The points $a,b,c,d$ are arranged in one of the orders $$d < a < c < b \quad \text{or} \quad a < c < b < d$$ and in these cases the corresponding function values are $$2f(c), 0, f(c), 0 \quad \text{or} \quad 0, f(c), 0, 2f(c).$$
The intermediate value theorem tells you that the function $f$ must attain the value $\dfrac{f(c)}{2}$ at least three times, contrary to hypothesis. Thus no such function exists.
Suppose $f$ is continuous on $\mathbb{R}$ and takes on every value in its codomain exactly twice. Also suppose $f(a)=f(b)$ where $a<x<y<b$. By IVT $$f(x)<f(a)<f(y)\Rightarrow\exists c\in(x,y):f(c)=f(a)\\ f(y)<f(a)<f(x)\Rightarrow\exists c\in(x,y):f(c)=f(a)$$ So in both cases $f(z)=f(a)$ has at least $3$ solutions for $z$ namely $a,b,c$. As $x,y$ were arbitrarily chosen in $(a,b)$ so $f$ must satisfy exactly one of the following choices $$f(x)<f(a)\forall x\in(a,b)\\f(x)>f(a)\forall x\in(a,b)$$ In case of the first choice pick any $t<a,r>b$ and $x\in(a,b)$. By IVT $$f(t)<f(x)<f(a)\Rightarrow\exists c\in(t,a):f(c)=f(x)\\ f(r)<f(x)<f(a)=f(b)\Rightarrow\exists k\in(b,r):f(k)=f(x)$$ So if we can find $t<a,r>b:f(t),f(r)<f(x)$, $f(z)=f(x)$ has at least $3$ solutions. So $f$ satisfies only one of the following choices: $$f(t)<f(x)<f(r)\;\forall\;t<a,r>b\\ f(x)<f(t),f(r)\;\forall\;t<a,r>b\\ f(x)=f(t_1)\text{ where }t_1<a\text{ and }f(x)<f(t),f(r)\;\forall\;t_1\neq t<a,r>b\\ f(x)=f(r_1)\text{ where }r_1>b\text{ and }f(x)<f(t),f(r)\;\forall\;t<a,r_1\neq r>b$$ The first choice gives us $$\lim_{t\to a-}f(t)\le f(x)\le \lim_{r\to b+}f(r)\\ \Rightarrow f(a)\le f(x)\le f(b)=f(a)\Rightarrow f(x)=f(a)$$ Which contradicts $f(x)<f(a)$. For the $2$nd choice, $f$ must admit its global minimum in $(a,b)$. Let $m=f(c)$ be this minimum.
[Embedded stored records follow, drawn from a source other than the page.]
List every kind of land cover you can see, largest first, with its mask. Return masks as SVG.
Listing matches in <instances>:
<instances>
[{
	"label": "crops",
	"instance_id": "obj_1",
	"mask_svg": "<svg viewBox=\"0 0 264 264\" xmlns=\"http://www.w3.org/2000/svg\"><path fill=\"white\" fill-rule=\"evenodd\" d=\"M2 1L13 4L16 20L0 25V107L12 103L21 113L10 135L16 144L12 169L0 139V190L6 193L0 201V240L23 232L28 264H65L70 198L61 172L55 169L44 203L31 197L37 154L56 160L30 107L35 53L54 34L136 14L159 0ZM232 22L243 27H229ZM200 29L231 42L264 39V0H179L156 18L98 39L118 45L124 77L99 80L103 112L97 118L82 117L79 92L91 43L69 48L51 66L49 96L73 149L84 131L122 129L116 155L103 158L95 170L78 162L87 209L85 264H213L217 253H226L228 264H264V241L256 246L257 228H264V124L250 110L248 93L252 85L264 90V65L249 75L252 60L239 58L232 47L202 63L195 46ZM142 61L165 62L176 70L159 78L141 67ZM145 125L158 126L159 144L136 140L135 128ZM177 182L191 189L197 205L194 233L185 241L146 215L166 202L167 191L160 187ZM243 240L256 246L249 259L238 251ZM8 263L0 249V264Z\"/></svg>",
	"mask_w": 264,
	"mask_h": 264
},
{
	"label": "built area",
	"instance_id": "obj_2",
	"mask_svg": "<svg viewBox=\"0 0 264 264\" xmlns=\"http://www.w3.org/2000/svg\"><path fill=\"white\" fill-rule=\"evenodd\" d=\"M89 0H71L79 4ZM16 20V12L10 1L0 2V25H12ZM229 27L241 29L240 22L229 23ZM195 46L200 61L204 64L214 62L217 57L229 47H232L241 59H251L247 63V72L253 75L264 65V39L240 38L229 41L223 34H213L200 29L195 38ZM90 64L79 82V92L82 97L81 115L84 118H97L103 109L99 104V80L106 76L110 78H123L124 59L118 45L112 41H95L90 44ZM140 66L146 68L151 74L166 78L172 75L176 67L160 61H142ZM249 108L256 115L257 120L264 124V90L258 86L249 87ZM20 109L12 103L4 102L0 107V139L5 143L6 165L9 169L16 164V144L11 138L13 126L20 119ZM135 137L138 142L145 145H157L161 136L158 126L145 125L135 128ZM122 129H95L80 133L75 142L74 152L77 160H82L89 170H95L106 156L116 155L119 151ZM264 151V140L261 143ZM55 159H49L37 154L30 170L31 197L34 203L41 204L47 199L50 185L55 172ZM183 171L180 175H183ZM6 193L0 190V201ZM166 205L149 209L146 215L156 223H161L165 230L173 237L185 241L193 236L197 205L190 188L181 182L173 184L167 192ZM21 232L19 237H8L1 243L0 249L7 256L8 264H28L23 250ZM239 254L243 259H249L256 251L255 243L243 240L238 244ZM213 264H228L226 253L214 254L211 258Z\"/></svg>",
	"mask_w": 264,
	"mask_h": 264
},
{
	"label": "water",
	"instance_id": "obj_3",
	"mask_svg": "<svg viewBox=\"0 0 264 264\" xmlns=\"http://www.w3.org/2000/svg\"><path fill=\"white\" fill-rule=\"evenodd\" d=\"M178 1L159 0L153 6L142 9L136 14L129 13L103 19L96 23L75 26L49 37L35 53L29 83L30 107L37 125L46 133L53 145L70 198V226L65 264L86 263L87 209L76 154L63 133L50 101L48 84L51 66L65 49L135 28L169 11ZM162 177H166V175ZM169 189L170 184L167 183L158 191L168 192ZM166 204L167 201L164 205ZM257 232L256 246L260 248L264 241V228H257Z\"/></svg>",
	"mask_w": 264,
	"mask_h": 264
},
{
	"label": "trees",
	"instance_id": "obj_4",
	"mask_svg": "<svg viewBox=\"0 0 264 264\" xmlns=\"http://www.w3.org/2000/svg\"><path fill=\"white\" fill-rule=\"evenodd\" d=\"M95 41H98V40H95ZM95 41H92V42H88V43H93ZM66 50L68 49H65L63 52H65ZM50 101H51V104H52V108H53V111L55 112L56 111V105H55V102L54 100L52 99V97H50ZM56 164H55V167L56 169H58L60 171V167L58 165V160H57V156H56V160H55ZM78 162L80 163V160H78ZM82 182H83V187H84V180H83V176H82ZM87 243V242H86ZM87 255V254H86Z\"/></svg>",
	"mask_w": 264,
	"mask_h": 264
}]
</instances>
There must be $c\neq c'\in(a,b):f(c')=m$ as $f$ admits $m$ twice. WLOG assume $c<c'$. $$f(a)>f\left({c+c'\over2}\right)>f(c)\Rightarrow\exists d\in(a,c):f(d)=f\left({c+c'\over2}\right)\\ f(a)=f(b)>f\left({c+c'\over2}\right)>f(c')=f(c)\Rightarrow\exists d'\in(c',b):f(d')=f\left({c+c'\over2}\right)\\$$ So $f(z)=f\left({c+c'\over2}\right)$ has at least $3$ solutions namely $d,{c+c'\over2},d'$. For the $3$rd choice we have at least $3$ solutions for $f(z)={f(t_1)+f(a)\over 2}={f(x)+f(a)\over 2}={f(x)+f(b)\over 2}$ one inside $(t_1,a)$,one inside $(a,x)$ and one inside $(x,b)$. Similarly choice $4$ would give rise to at least $3$ solutions for ${f(x)+f(a)\over 2}$.